Although LP performs worse than it could on fixed numbers of principal components, its more detailed confidence score allows a better hyperparameter selection, on average selecting around 9 principal components, where TiMBL chooses a wide range of numbers, and generally far lower than is optimal.

This means that the content of the n-grams is more important than their form. In this way, we derived a classification score for each author without the system having any direct or indirect access to the actual gender of the author. Apparently, in our sample, politics is a male thing.

Unigrams are mostly closely mirrored by the character Mixed couple dating site, as could already be suspected from the content of these two feature types.

We did a quick spot check with authora girl who plays soccer and is therefore also misclassified often; here, the PCA version agrees with and misclassified even stronger than the original unigrams versus.

From this point on in the discussion, we will present female confidence as positive numbers and male as negative. LP keeps its peak at 10, but now even lower than for the token n-grams This apparently colours not only the discussion topics, which might be expected, but also the general language use.

We then progressed to the selection of individual users. SVR now already reaches its peak Then we outline how we evaluated the various strategies Section 3.

If we look at the rest of the top males Table 2we may see more varied topics, but the wide recognizability stays. The creators themselves used it for various classification tasks, including gender recognition Koppel et al.

Then follow the results Section 5and Section 6 concludes the paper. There is an extreme number of misspellings even for Twitterwhich may possibly confuse the systems models.

However, we cannot conclude that what is wiped away by the normalization, use of diacritics, capitals and spacing, holds no information for the gender recognition. We aimed for users. If no cue is found in a user s profile, no gender is assigned. In this paper, we start modestly, by attempting to derive just the gender of the authors 1 automatically, purely on the basis of the content of their tweets, using author profiling techniques.
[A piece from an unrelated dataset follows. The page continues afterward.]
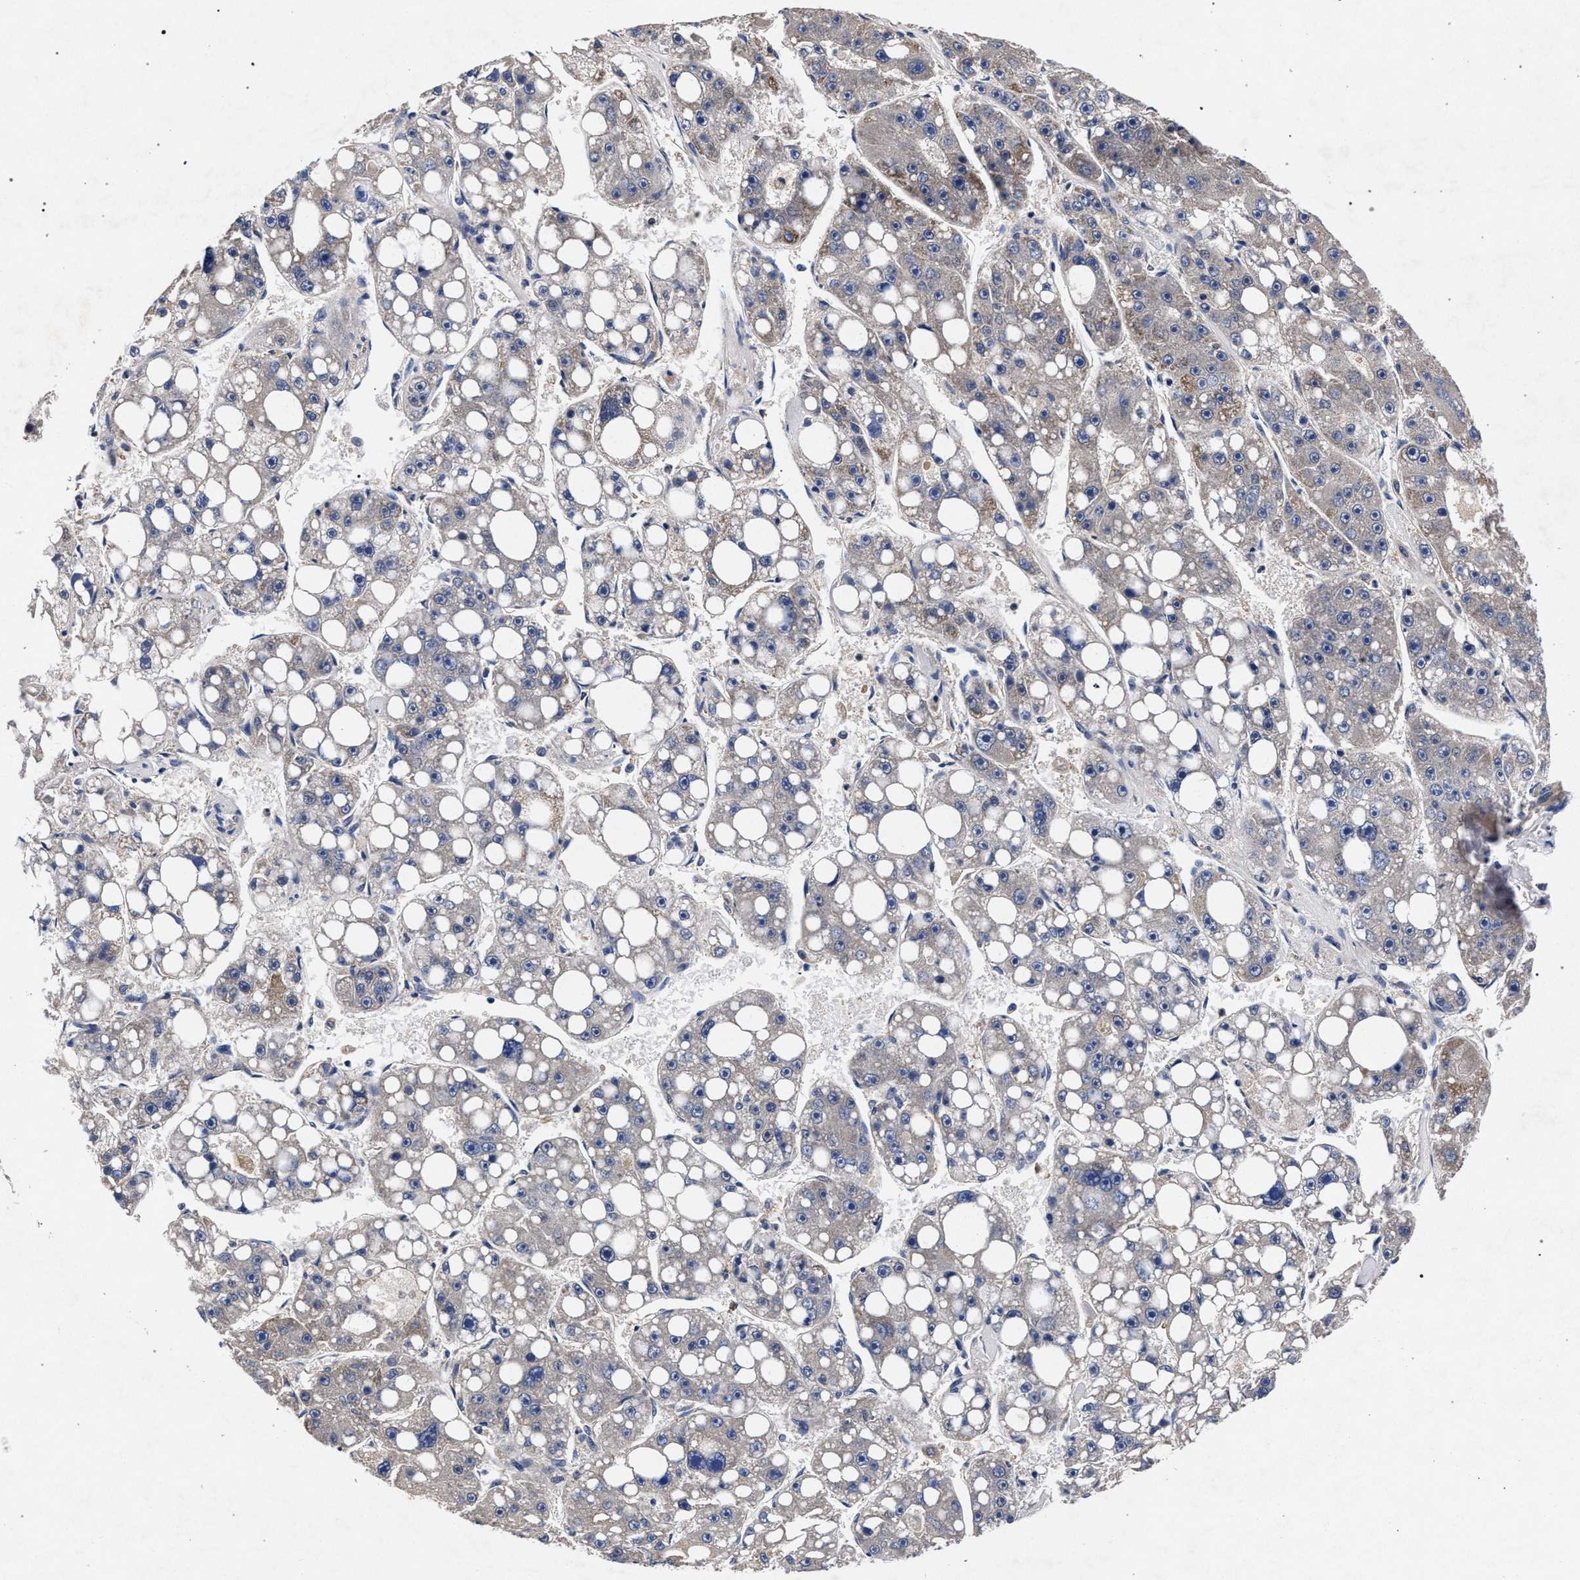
{"staining": {"intensity": "negative", "quantity": "none", "location": "none"}, "tissue": "liver cancer", "cell_type": "Tumor cells", "image_type": "cancer", "snomed": [{"axis": "morphology", "description": "Carcinoma, Hepatocellular, NOS"}, {"axis": "topography", "description": "Liver"}], "caption": "Liver hepatocellular carcinoma stained for a protein using immunohistochemistry (IHC) shows no staining tumor cells.", "gene": "HSD17B14", "patient": {"sex": "female", "age": 61}}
In the following sections, we first present some previous work on gender recognition Section 2. When we look at his tweets, we see a kind of financial blog, which is an exception in the population we have in our corpus.

This corpus has been used extensively since. SVR tends to place him clearly in the male area with all the feature types, with unigrams at the extreme with a score of SVR with PCA on the other hand, is less convinced, and even classifies him as female for unigrams 1.